A basic dilemma facing educational fair use is that it’s stuck between too much specificity (cutting out potentially fair uses) and too much vagueness (leading teachers to avoid risk by stopping far short of fair use). To the extent that specific guidelines are available, they’ve been shaped by the publishing industry and drafted without serious input from users (input letters not published), lack legal standing (court in a coursepack case argued need to go back to the copyright statute itself), unclear if they are minimum or maximum allowed (NYU, under litigation threat, treated guidelines as max, now followed by 4 of 5 universities.
What can be done?
- Give up on fair use altogether
- Create guidelines: The status quo
- Develop best practices: Get use communities to articulate their discipline’s norms around fair use. See the documentary filmmakers.

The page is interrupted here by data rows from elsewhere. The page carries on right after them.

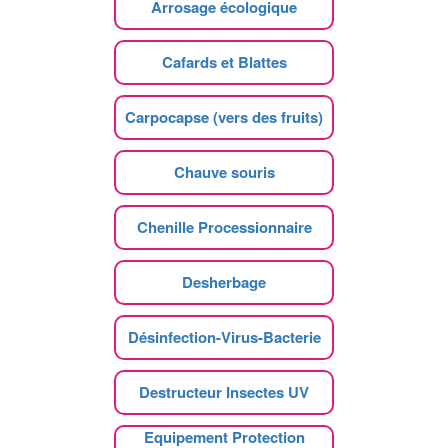
Arrosage écologique
Cafards et Blattes
Carpocapse (vers des fruits)
Chauve souris
Chenille Processionnaire
Desherbage
Désinfection-Virus-Bacterie
Destructeur Insectes UV
Equipement Protection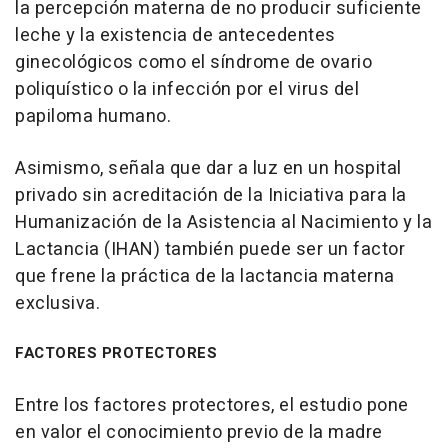
la percepción materna de no producir suficiente
leche y la existencia de antecedentes
ginecológicos como el síndrome de ovario
poliquístico o la infección por el virus del
papiloma humano.
Asimismo, señala que dar a luz en un hospital
privado sin acreditación de la Iniciativa para la
Humanización de la Asistencia al Nacimiento y la
Lactancia (IHAN) también puede ser un factor
que frene la práctica de la lactancia materna
exclusiva.
FACTORES PROTECTORES
Entre los factores protectores, el estudio pone
en valor el conocimiento previo de la madre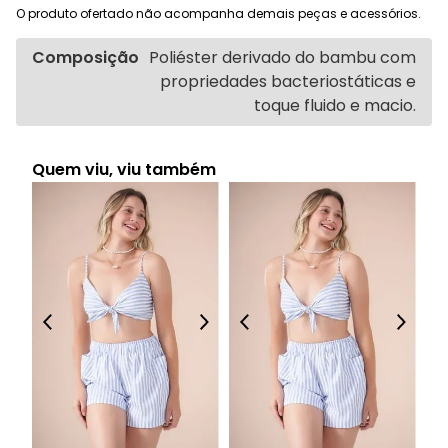
O produto ofertado não acompanha demais peças e acessórios.
Composição
Poliéster derivado do bambu com
propriedades bacteriostáticas e
toque fluido e macio.
Quem viu, viu também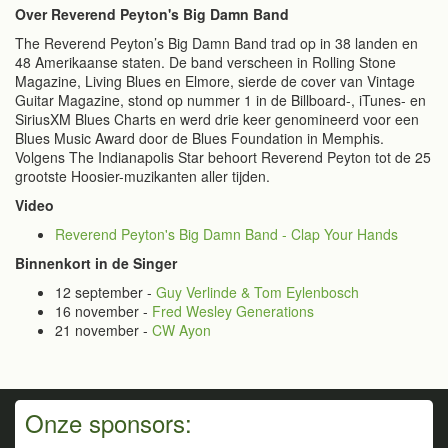
Over Reverend Peyton's Big Damn Band
The Reverend Peyton’s Big Damn Band trad op in 38 landen en
48 Amerikaanse staten. De band verscheen in Rolling Stone
Magazine, Living Blues en Elmore, sierde de cover van Vintage
Guitar Magazine, stond op nummer 1 in de Billboard-, iTunes- en
SiriusXM Blues Charts en werd drie keer genomineerd voor een
Blues Music Award door de Blues Foundation in Memphis.
Volgens The Indianapolis Star behoort Reverend Peyton tot de 25
grootste Hoosier-muzikanten aller tijden.
Video
Reverend Peyton's Big Damn Band - Clap Your Hands
Binnenkort in de Singer
12 september -
Guy Verlinde & Tom Eylenbosch
16 november -
Fred Wesley Generations
21 november -
CW Ayon
Onze sponsors: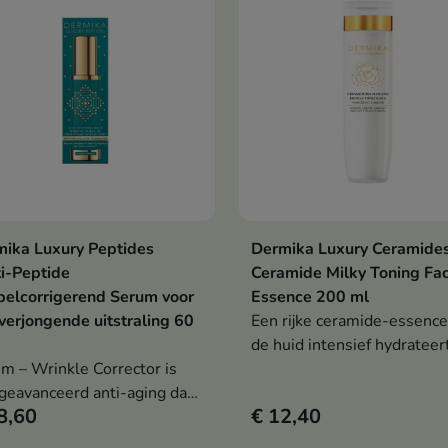
ika Luxury Peptides
Dermika Luxury Ceramide
In winkelwagen
In winkelwag


i-Peptide
Ceramide Milky Toning Fac
elcorrigerend Serum voor
Essence 200 ml
verjongende uitstraling 60
Een rijke ceramide-essence
de huid intensief hydrateert
m – Wrinkle Corrector is
kalmeert en gladmaakt, en 
geavanceerd anti-aging dat
voorbereidt op verdere
8,60
€ 12,40
uid steviger maakt, rimpels
verzorging.
indert en de jeugdige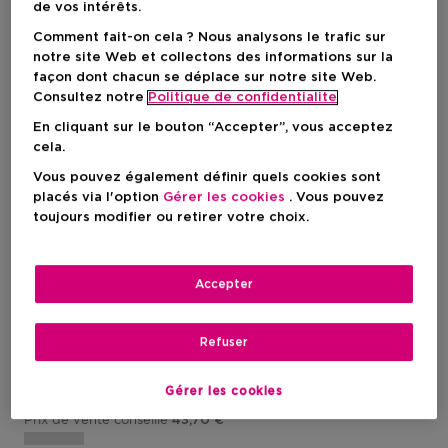
de vos intérêts.
Comment fait-on cela ? Nous analysons le trafic sur
notre site Web et collectons des informations sur la
façon dont chacun se déplace sur notre site Web.
Consultez notre
Politique de confidentialite
En cliquant sur le bouton “Accepter”, vous acceptez
cela.
Vous pouvez également définir quels cookies sont
placés via l'option
Gérer les cookies
. Vous pouvez
toujours modifier ou retirer votre choix.
KÉRASTASE
Accepter
Genesis Fondant Renforçateur
Après-Shampoing Fortifiant
& Anti-Chute
Refuser
Gérer les cookies
Prix promotionnel
37,14 €
Prix de vente conseillé
43,70 €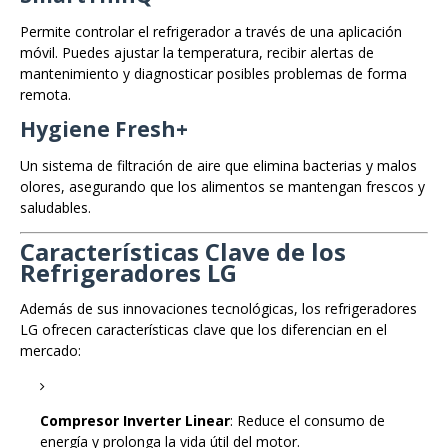
Permite controlar el refrigerador a través de una aplicación
móvil. Puedes ajustar la temperatura, recibir alertas de
mantenimiento y diagnosticar posibles problemas de forma
remota.
Hygiene Fresh+
Un sistema de filtración de aire que elimina bacterias y malos
olores, asegurando que los alimentos se mantengan frescos y
saludables.
Características Clave de los
Refrigeradores LG
Además de sus innovaciones tecnológicas, los refrigeradores
LG ofrecen características clave que los diferencian en el
mercado:
Compresor Inverter Linear
: Reduce el consumo de
energía y prolonga la vida útil del motor.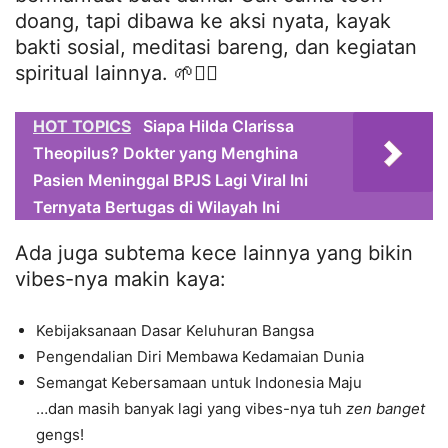
doang, tapi dibawa ke aksi nyata, kayak
bakti sosial, meditasi bareng, dan kegiatan
spiritual lainnya. 🌱💆‍♂️
HOT TOPICS
Siapa Hilda Clarissa
Theopilus? Dokter yang Menghina
Pasien Meninggal BPJS Lagi Viral Ini
Ternyata Bertugas di Wilayah Ini
Ada juga subtema kece lainnya yang bikin
vibes-nya makin kaya:
Kebijaksanaan Dasar Keluhuran Bangsa
Pengendalian Diri Membawa Kedamaian Dunia
Semangat Kebersamaan untuk Indonesia Maju
…dan masih banyak lagi yang vibes-nya tuh
zen banget
gengs!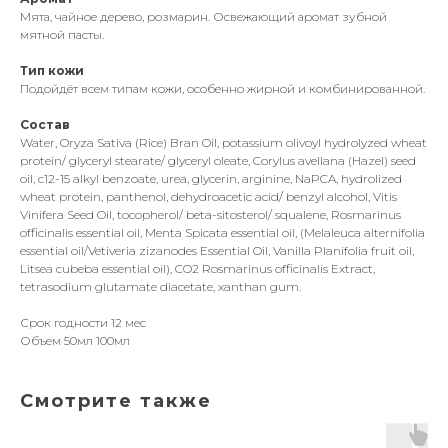
Мята, чайное дерево, розмарин. Освежающий аромат зубной
мятной пасты.
Тип кожи
Подойдёт всем типам кожи, особенно жирной и комбинированной.
Состав
Water, Oryza Sativa (Rice) Bran Oil, potassium olivoyl hydrolyzed wheat
protein/ glyceryl stearate/ glyceryl oleate, Corylus avellana (Hazel) seed
oil, c12-15 alkyl benzoate, urea, glycerin, arginine, NaPCA, hydrolized
wheat protein, panthenol, dehydroacetic acid/ benzyl alcohol, Vitis
Vinifera Seed Oil, tocopherol/ beta-sitosterol/ squalene, Rosmarinus
officinalis essential oil, Menta Spicata essential oil, (Melaleuca alternifolia
essential oil/Vetiveria zizanodes Essential Oil, Vanilla Planifolia fruit oil,
Litsea cubeba essential oil), CO2 Rosmarinus officinalis Extract,
tetrasodium glutamate diacetate, xanthan gum.
Срок годности 12 мес
Объем 50мл 100мл
Смотрите также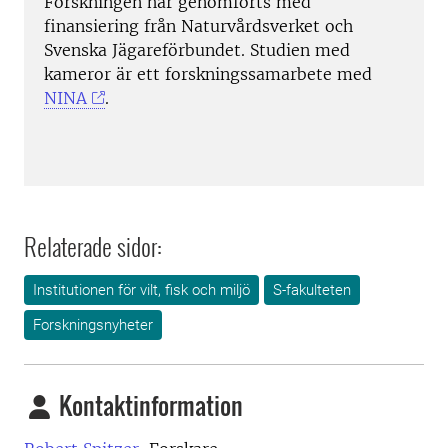
Forskningen har genomförts med
finansiering från Naturvårdsverket och
Svenska Jägareförbundet. Studien med
kameror är ett forskningssamarbete med
NINA
.
Relaterade sidor:
Institutionen för vilt, fisk och miljö
S-fakulteten
Forskningsnyheter
Kontaktinformation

Lewis now advocates the third path, putting emphasis on the process of involving community rather than the legal requirements imposed by the law. The point would be that the community develops its own norms and establishes common-sense fairness before checking for legal acceptability. The next critical step would be winning buy-in from the entire community, especially those who might otherwise stand in the way.
John Wilbanks of Science Commons suggested reframing the issue as “The Right to Teach,” which strikes me as an incredibly powerful way to assert the positive value of fair use (which, after all, is a negative cutout of copyright).
I mentioned that for eLangdell, a legal education commons at CALI and backed by Berkman, would love to be part of a pilot project to identify best practices and be protected by any litigation defense system that can be set up in connection with these practices.